# Entries provided start

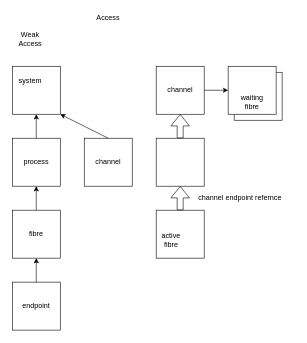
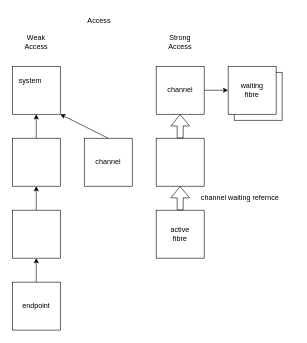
  <mxCell id="0" />
  <mxCell id="1" parent="0" />
  <mxCell id="2" value="" style="whiteSpace=wrap;html=1;aspect=fixed;" vertex="1" parent="1"><mxGeometry x="390" y="120" width="80" height="80" as="geometry" /></mxCell>
  <mxCell id="3" value="" style="whiteSpace=wrap;html=1;aspect=fixed;" vertex="1" parent="1"><mxGeometry x="20" y="110" width="80" height="80" as="geometry" /></mxCell>
- <mxCell id="4" value="Weak Access&lt;br&gt;" style="text;html=1;strokeColor=none;fillColor=none;align=center;verticalAlign=middle;whiteSpace=wrap;rounded=0;" vertex="1" parent="1"><mxGeometry x="30" y="55" width="40" height="20" as="geometry" /></mxCell>
+ <mxCell id="4" value="Weak Access&lt;br&gt;" style="text;html=1;strokeColor=none;fillColor=none;align=center;verticalAlign=middle;whiteSpace=wrap;rounded=0;" vertex="1" parent="1"><mxGeometry x="40" y="60" width="40" height="20" as="geometry" /></mxCell>
  <mxCell id="5" value="" style="whiteSpace=wrap;html=1;aspect=fixed;" vertex="1" parent="1"><mxGeometry x="20" y="230" width="80" height="80" as="geometry" /></mxCell>
  <mxCell id="6" value="" style="whiteSpace=wrap;html=1;aspect=fixed;" vertex="1" parent="1"><mxGeometry x="20" y="350" width="80" height="80" as="geometry" /></mxCell>
  <mxCell id="7" value="" style="whiteSpace=wrap;html=1;aspect=fixed;" vertex="1" parent="1"><mxGeometry x="20" y="470" width="80" height="80" as="geometry" /></mxCell>
  <mxCell id="8" value="system" style="text;html=1;strokeColor=none;fillColor=none;align=center;verticalAlign=middle;whiteSpace=wrap;rounded=0;" vertex="1" parent="1"><mxGeometry x="30" y="125" width="40" height="20" as="geometry" /></mxCell>
- <mxCell id="9" value="process" style="text;html=1;strokeColor=none;fillColor=none;align=center;verticalAlign=middle;whiteSpace=wrap;rounded=0;" vertex="1" parent="1"><mxGeometry x="40" y="260" width="40" height="20" as="geometry" /></mxCell>
- <mxCell id="10" value="fibre" style="text;html=1;strokeColor=none;fillColor=none;align=center;verticalAlign=middle;whiteSpace=wrap;rounded=0;" vertex="1" parent="1"><mxGeometry x="40" y="380" width="40" height="20" as="geometry" /></mxCell>
  <mxCell id="11" value="endpoint" style="text;html=1;strokeColor=none;fillColor=none;align=center;verticalAlign=middle;whiteSpace=wrap;rounded=0;" vertex="1" parent="1"><mxGeometry x="40" y="500" width="40" height="20" as="geometry" /></mxCell>
  <mxCell id="12" value="" style="endArrow=classic;html=1;exitX=0.5;exitY=0;exitDx=0;exitDy=0;entryX=0.5;entryY=1;entryDx=0;entryDy=0;" edge="1" parent="1" source="5" target="3"><mxGeometry width="50" height="50" relative="1" as="geometry"><mxPoint x="290" y="350" as="sourcePoint" /><mxPoint x="60" y="200" as="targetPoint" /></mxGeometry></mxCell>
  <mxCell id="13" value="" style="endArrow=classic;html=1;entryX=0.5;entryY=1;entryDx=0;entryDy=0;exitX=0.5;exitY=0;exitDx=0;exitDy=0;" edge="1" parent="1" source="6" target="5"><mxGeometry width="50" height="50" relative="1" as="geometry"><mxPoint x="290" y="350" as="sourcePoint" /><mxPoint x="340" y="300" as="targetPoint" /></mxGeometry></mxCell>
  <mxCell id="14" value="" style="endArrow=classic;html=1;entryX=0.5;entryY=1;entryDx=0;entryDy=0;exitX=0.5;exitY=0;exitDx=0;exitDy=0;" edge="1" parent="1" source="7" target="6"><mxGeometry width="50" height="50" relative="1" as="geometry"><mxPoint x="290" y="350" as="sourcePoint" /><mxPoint x="330" y="440" as="targetPoint" /></mxGeometry></mxCell>
+ <mxCell id="15" value="Strong Access" style="text;html=1;strokeColor=none;fillColor=none;align=center;verticalAlign=middle;whiteSpace=wrap;rounded=0;" vertex="1" parent="1"><mxGeometry x="280" y="60" width="40" height="20" as="geometry" /></mxCell>
  <mxCell id="16" value="" style="whiteSpace=wrap;html=1;aspect=fixed;" vertex="1" parent="1"><mxGeometry x="260" y="110" width="80" height="80" as="geometry" /></mxCell>
  <mxCell id="17" value="channel" style="text;html=1;strokeColor=none;fillColor=none;align=center;verticalAlign=middle;whiteSpace=wrap;rounded=0;" vertex="1" parent="1"><mxGeometry x="280" y="140" width="40" height="20" as="geometry" /></mxCell>
  <mxCell id="18" value="" style="whiteSpace=wrap;html=1;aspect=fixed;" vertex="1" parent="1"><mxGeometry x="380" y="110" width="80" height="80" as="geometry" /></mxCell>
- <mxCell id="19" value="waiting&lt;br&gt;fibre" style="text;html=1;strokeColor=none;fillColor=none;align=center;verticalAlign=middle;whiteSpace=wrap;rounded=0;" vertex="1" parent="1"><mxGeometry x="400" y="160" width="40" height="20" as="geometry" /></mxCell>
+ <mxCell id="19" value="waiting&lt;br&gt;fibre" style="text;html=1;strokeColor=none;fillColor=none;align=center;verticalAlign=middle;whiteSpace=wrap;rounded=0;" vertex="1" parent="1"><mxGeometry x="400" y="140" width="40" height="20" as="geometry" /></mxCell>
  <mxCell id="20" value="" style="whiteSpace=wrap;html=1;aspect=fixed;" vertex="1" parent="1"><mxGeometry x="140" y="230" width="80" height="80" as="geometry" /></mxCell>
  <mxCell id="21" value="channel" style="text;html=1;strokeColor=none;fillColor=none;align=center;verticalAlign=middle;whiteSpace=wrap;rounded=0;" vertex="1" parent="1"><mxGeometry x="160" y="260" width="40" height="20" as="geometry" /></mxCell>
  <mxCell id="22" value="" style="endArrow=classic;html=1;exitX=0.5;exitY=0;exitDx=0;exitDy=0;entryX=1;entryY=1;entryDx=0;entryDy=0;" edge="1" parent="1" source="20" target="3"><mxGeometry width="50" height="50" relative="1" as="geometry"><mxPoint x="290" y="340" as="sourcePoint" /><mxPoint x="340" y="290" as="targetPoint" /></mxGeometry></mxCell>
  <mxCell id="23" value="" style="whiteSpace=wrap;html=1;aspect=fixed;" vertex="1" parent="1"><mxGeometry x="260" y="230" width="80" height="80" as="geometry" /></mxCell>
  <mxCell id="24" value="" style="whiteSpace=wrap;html=1;aspect=fixed;" vertex="1" parent="1"><mxGeometry x="260" y="350" width="80" height="80" as="geometry" /></mxCell>
- <mxCell id="25" value="active&lt;br&gt;fibre" style="text;html=1;strokeColor=none;fillColor=none;align=center;verticalAlign=middle;whiteSpace=wrap;rounded=0;" vertex="1" parent="1"><mxGeometry x="265" y="390" width="40" height="20" as="geometry" /></mxCell>
+ <mxCell id="25" value="active&lt;br&gt;fibre" style="text;html=1;strokeColor=none;fillColor=none;align=center;verticalAlign=middle;whiteSpace=wrap;rounded=0;" vertex="1" parent="1"><mxGeometry x="280" y="380" width="40" height="20" as="geometry" /></mxCell>
  <mxCell id="26" value="" style="shape=flexArrow;endArrow=classic;html=1;exitX=0.5;exitY=0;exitDx=0;exitDy=0;entryX=0.5;entryY=1;entryDx=0;entryDy=0;" edge="1" parent="1" source="24" target="23"><mxGeometry width="50" height="50" relative="1" as="geometry"><mxPoint x="290" y="330" as="sourcePoint" /><mxPoint x="340" y="280" as="targetPoint" /></mxGeometry></mxCell>
  <mxCell id="27" value="" style="shape=flexArrow;endArrow=classic;html=1;entryX=0.5;entryY=1;entryDx=0;entryDy=0;" edge="1" parent="1" target="16"><mxGeometry width="50" height="50" relative="1" as="geometry"><mxPoint x="300" y="230" as="sourcePoint" /><mxPoint x="340" y="280" as="targetPoint" /></mxGeometry></mxCell>
  <mxCell id="28" value="" style="endArrow=classic;html=1;entryX=0;entryY=0.5;entryDx=0;entryDy=0;exitX=1;exitY=0.5;exitDx=0;exitDy=0;" edge="1" parent="1" source="16" target="18"><mxGeometry width="50" height="50" relative="1" as="geometry"><mxPoint x="440" y="350" as="sourcePoint" /><mxPoint x="340" y="280" as="targetPoint" /></mxGeometry></mxCell>
- <mxCell id="29" value="Access" style="text;html=1;strokeColor=none;fillColor=none;align=center;verticalAlign=middle;whiteSpace=wrap;rounded=0;" vertex="1" parent="1"><mxGeometry x="160" y="20" width="40" height="20" as="geometry" /></mxCell>
- <mxCell id="30" value="channel endpoint refernce&lt;br&gt;" style="text;html=1;strokeColor=none;fillColor=none;align=center;verticalAlign=middle;whiteSpace=wrap;rounded=0;" vertex="1" parent="1"><mxGeometry x="310" y="320" width="180" height="20" as="geometry" /></mxCell>
+ <mxCell id="29" value="Access" style="text;html=1;strokeColor=none;fillColor=none;align=center;verticalAlign=middle;whiteSpace=wrap;rounded=0;" vertex="1" parent="1"><mxGeometry x="145" y="25" width="40" height="20" as="geometry" /></mxCell>
+ <mxCell id="30" value="channel waiting refernce&lt;br&gt;" style="text;html=1;strokeColor=none;fillColor=none;align=center;verticalAlign=middle;whiteSpace=wrap;rounded=0;" vertex="1" parent="1"><mxGeometry x="310" y="320" width="180" height="20" as="geometry" /></mxCell>
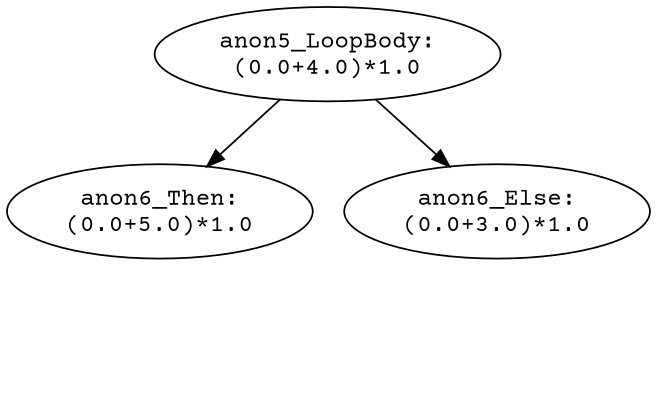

# Entries provided end

▶ What you should do
Pull out each line of the material above that contains the string "refernce", and copy those lines in full. Case counts.

▶ Task answer
- <mxCell id="30" value="channel endpoint refernce&lt;br&gt;" style="text;html=1;strokeColor=none;fillColor=none;align=center;verticalAlign=middle;whiteSpace=wrap;rounded=0;" vertex="1" parent="1"><mxGeometry x="310" y="320" width="180" height="20" as="geometry" /></mxCell>
+ <mxCell id="30" value="channel waiting refernce&lt;br&gt;" style="text;html=1;strokeColor=none;fillColor=none;align=center;verticalAlign=middle;whiteSpace=wrap;rounded=0;" vertex="1" parent="1"><mxGeometry x="310" y="320" width="180" height="20" as="geometry" /></mxCell>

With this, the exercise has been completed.